I create histograms of testing videos by comparing a video's features at each frame with resulted dictionary (by comparing their l2 distances). inside a loop:
for(int j= 0;j < sz;j++)
{
float score;
float minscore = 1000;
float lbl;
for(int k = 0; k< dictionarySize;k++)
{
score = norm(features.at<float>(j),dictionary.at<float>(k),NORM_L2,Mat());
if(score < minscore)
{
minscore =score;
lbl = k;
}
}
lbels.push_back(lbl);
}
and then I calculate histograms inside another loop this way:
id = testingOrders.at<int>(i);
int from = activities[id].frame_from;
int to = activities[id].frame_to;
Mat labelsForHist = lbels(Range(from,to),Range(0,1));
Mat labelsForHistFloat;
labelsForHist.convertTo(labelsForHistFloat, CV_32F);
calcHist(&labelsForHistFloat,1,channels,Mat(),hist,1,&histSize,&histRange,uniform,accumulate);
normalize(hist,hist,1,0,NORM_L1,-1,Mat());
hist.copyTo(activities[id].Histogram);
now I read histograms like the format has explained in LibSVM documentation with my parameters. these are the parameters for my SVM, in some posts people say the parameter must be tuned to get proper results but I changed them and tried with several values.
param.svm_type = C_SVC;// NU_SVC
param.kernel_type = RBF;// //LINEAR // POLY //SIGMOID
param.degree = 3;
param.gamma = 1; // 1/num_features /0,0.5,1,10
param.coef0 = 0;
param.nu = 0.5;
param.cache_size = 100;
param.C = 10; //1,10,1000
param.eps = 1e-3;
param.p = 0.1;
param.shrinking = 1;
param.probability = 0;
param.nr_weight = 0;
param.weight_label = NULL;
param.weight = NULL;
cross_validation = 0;
I train a vector machine with train histograms in prob and machines parameter and keep the trained model:
model = svm_train(&prob,¶m);
and with the trained model this is how I test the testing videos:
if(allActivities[i].order == testingOrders.at<int>(j))
{
int a = elements.at(j);
//x_space_test = Malloc(struct svm_node,a+1);
x_space_test = (struct svm_node *) realloc(x_space_test,(a+1)*sizeof(struct svm_node));
Mat hist;
allActivities[i].Histogram.copyTo(hist);
cv::Size histsize = hist.size();
int hs = histsize.height;
int l = 0;
for(int k=0; k < hs; k++)
{
if(hist.at<float>(k,0) != 0)
{
x_space_test[l].value = hist.at<float>(k,0);
x_space_test[l].index = k+1;
cout<<x_space_test[l].value<<" "<<x_space_test[l].index<<endl;
l++;
}
}
x_space_test[l].value = 0;
x_space_test[l].index = -1;
cout<<x_space_test[l].value<<" "<<x_space_test[l].index<<endl;
target_label = (double)allActivities[i].activityIntLabel;
cout<<"target label: "<<target_label;
if (predict_probability && (svm_type==C_SVC || svm_type==NU_SVC))
{
predict_label = svm_predict_probability(model,x_space_test,prob_estimates);
fprintf(output,"%g",predict_label);
for(j=0;j<nr_class;j++)
fprintf(output," %g",prob_estimates[j]);
fprintf(output,"\n");
}
else
{
predict_label = svm_predict(model,x_space_test);
fprintf(output,"%g\n",predict_label);
}
cout<<" predict label: "<<predict_label<<endl;
if(predict_label == target_label)
++correct;
error += (predict_label-target_label)*(predict_label-target_label);
sump += predict_label;
sumt += target_label;
sumpp += predict_label*predict_label;
sumtt += target_label*target_label;
sumpt += predict_label*target_label;
++total;
break;
}
the problem is that I always get same labels for all the videos e.g label is always 2. if I change the parameters some times I get other labels but they are all wrong and I got 0% performance while I got 98% performance in python.

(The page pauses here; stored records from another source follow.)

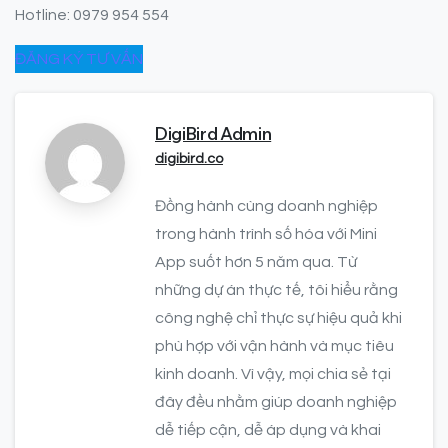
Hotline: 0979 954 554
ĐĂNG KÝ TƯ VẤN
DigiBird Admin
digibird.co
Đồng hành cùng doanh nghiệp
trong hành trình số hóa với Mini
App suốt hơn 5 năm qua. Từ
những dự án thực tế, tôi hiểu rằng
công nghệ chỉ thực sự hiệu quả khi
phù hợp với vận hành và mục tiêu
kinh doanh. Vì vậy, mọi chia sẻ tại
đây đều nhằm giúp doanh nghiệp
dễ tiếp cận, dễ áp dụng và khai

1) I suspected the histograms (opencv's calcHist function) as I explained in other post is not working properly. I create them in matlab and they were same as c++ but different from python's.

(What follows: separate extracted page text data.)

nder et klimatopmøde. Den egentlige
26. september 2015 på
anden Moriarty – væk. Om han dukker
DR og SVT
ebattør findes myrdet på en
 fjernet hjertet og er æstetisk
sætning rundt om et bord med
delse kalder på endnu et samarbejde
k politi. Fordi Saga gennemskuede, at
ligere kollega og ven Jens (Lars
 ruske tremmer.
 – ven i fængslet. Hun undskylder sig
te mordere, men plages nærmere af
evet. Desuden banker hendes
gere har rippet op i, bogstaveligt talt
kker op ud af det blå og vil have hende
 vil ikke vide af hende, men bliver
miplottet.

now 2) I think their might be something wrong in kmeans algorithm and it is not working well like scikit minibatch kmeans algorithm in python.
or 3) last guess is that problem is with SVM part of the code. I am doing something wrong in SVM
sorry for long post but maybe somebody has ideas which can help me to get out of frustration.